Search for the word "KiCad" in the entries. Each line that holds it should be copied.
------ Extracted material
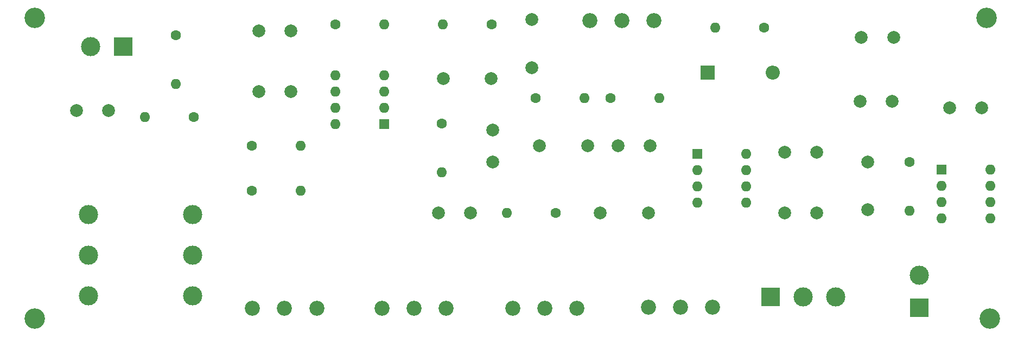
<source format=gts>
G04 #@! TF.GenerationSoftware,KiCad,Pcbnew,8.0.6*
G04 #@! TF.CreationDate,2025-09-24T23:59:31-06:00*
G04 #@! TF.ProjectId,GuitarAmplifier,47756974-6172-4416-9d70-6c6966696572,0*
G04 #@! TF.SameCoordinates,Original*
G04 #@! TF.FileFunction,Soldermask,Top*
G04 #@! TF.FilePolarity,Negative*
%FSLAX46Y46*%
G04 Gerber Fmt 4.6, Leading zero omitted, Abs format (unit mm)*
G04 Created by KiCad (PCBNEW 8.0.6) date 2025-09-24 23:59:31*
%MOMM*%
%LPD*%
G01*
G04 APERTURE LIST*
%ADD10C,2.000000*%
%ADD11C,1.600000*%
%ADD12O,1.600000X1.600000*%
%ADD13C,3.200000*%
%ADD14R,3.000000X3.000000*%
%ADD15C,3.000000*%
%ADD16C,2.340000*%
%ADD17R,1.600000X1.600000*%
%ADD18R,2.200000X2.200000*%
%ADD19O,2.200000X2.200000*%
G04 APERTURE END LIST*
D10*
X168750000Y-127500000D03*
X176250000Y-127500000D03*
D11*
X138880000Y-145000000D03*
D12*
X146500000Y-145000000D03*
D10*
X182600000Y-118250000D03*
X182600000Y-125750000D03*
D13*
X254000000Y-165000000D03*
D11*
X151880000Y-119000000D03*
D12*
X159500000Y-119000000D03*
D10*
X235000000Y-140500000D03*
X235000000Y-148000000D03*
X201000000Y-138000000D03*
X196000000Y-138000000D03*
D13*
X105000000Y-118000000D03*
D10*
X183750000Y-138000000D03*
X191250000Y-138000000D03*
X140000000Y-129500000D03*
X145000000Y-129500000D03*
X227000000Y-148500000D03*
X222000000Y-148500000D03*
D11*
X129810000Y-133500000D03*
D12*
X122190000Y-133500000D03*
D14*
X243000000Y-163280000D03*
D15*
X243000000Y-158200000D03*
D14*
X118790000Y-122500000D03*
D15*
X113710000Y-122500000D03*
D16*
X201600000Y-118400000D03*
X196600000Y-118400000D03*
X191600000Y-118400000D03*
D10*
X233750000Y-131000000D03*
X238750000Y-131000000D03*
D11*
X127000000Y-120690000D03*
D12*
X127000000Y-128310000D03*
D11*
X241500000Y-140500000D03*
D12*
X241500000Y-148120000D03*
D15*
X113385000Y-155085000D03*
X129615000Y-155085000D03*
X113385000Y-148735000D03*
X129615000Y-148735000D03*
X113385000Y-161435000D03*
X129615000Y-161435000D03*
D10*
X247750000Y-132000000D03*
X252750000Y-132000000D03*
D13*
X253500000Y-118000000D03*
D10*
X116500000Y-132500000D03*
X111500000Y-132500000D03*
X227000000Y-139000000D03*
X222000000Y-139000000D03*
D11*
X218810000Y-119500000D03*
D12*
X211190000Y-119500000D03*
D16*
X159200000Y-163400000D03*
X164200000Y-163400000D03*
X169200000Y-163400000D03*
D11*
X183190000Y-130500000D03*
D12*
X190810000Y-130500000D03*
D16*
X179600000Y-163400000D03*
X184600000Y-163400000D03*
X189600000Y-163400000D03*
D14*
X219800000Y-161600000D03*
D15*
X224880000Y-161600000D03*
X229960000Y-161600000D03*
D11*
X194880000Y-130500000D03*
D12*
X202500000Y-130500000D03*
D17*
X208380000Y-139200000D03*
D12*
X208380000Y-141740000D03*
X208380000Y-144280000D03*
X208380000Y-146820000D03*
X216000000Y-146820000D03*
X216000000Y-144280000D03*
X216000000Y-141740000D03*
X216000000Y-139200000D03*
D10*
X193250000Y-148500000D03*
X200750000Y-148500000D03*
X145000000Y-120000000D03*
X140000000Y-120000000D03*
D11*
X168500000Y-134500000D03*
D12*
X168500000Y-142120000D03*
D10*
X168000000Y-148500000D03*
X173000000Y-148500000D03*
D11*
X176310000Y-119000000D03*
D12*
X168690000Y-119000000D03*
D11*
X186310000Y-148500000D03*
D12*
X178690000Y-148500000D03*
D17*
X246450000Y-141700000D03*
D12*
X246450000Y-144240000D03*
X246450000Y-146780000D03*
X246450000Y-149320000D03*
X254070000Y-149320000D03*
X254070000Y-146780000D03*
X254070000Y-144240000D03*
X254070000Y-141700000D03*
D10*
X176500000Y-140500000D03*
X176500000Y-135500000D03*
X234000000Y-121000000D03*
X239000000Y-121000000D03*
D18*
X210000000Y-126500000D03*
D19*
X220160000Y-126500000D03*
D16*
X200800000Y-163200000D03*
X205800000Y-163200000D03*
X210800000Y-163200000D03*
D11*
X138880000Y-138000000D03*
D12*
X146500000Y-138000000D03*
D13*
X105000000Y-165000000D03*
D16*
X139000000Y-163400000D03*
X144000000Y-163400000D03*
X149000000Y-163400000D03*
D17*
X159500000Y-134580000D03*
D12*
X159500000Y-132040000D03*
X159500000Y-129500000D03*
X159500000Y-126960000D03*
X151880000Y-126960000D03*
X151880000Y-129500000D03*
X151880000Y-132040000D03*
X151880000Y-134580000D03*
M02*

</source>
------------
Written response:
G04 #@! TF.GenerationSoftware,KiCad,Pcbnew,8.0.6*
G04 Created by KiCad (PCBNEW 8.0.6) date 2025-09-24 23:59:31*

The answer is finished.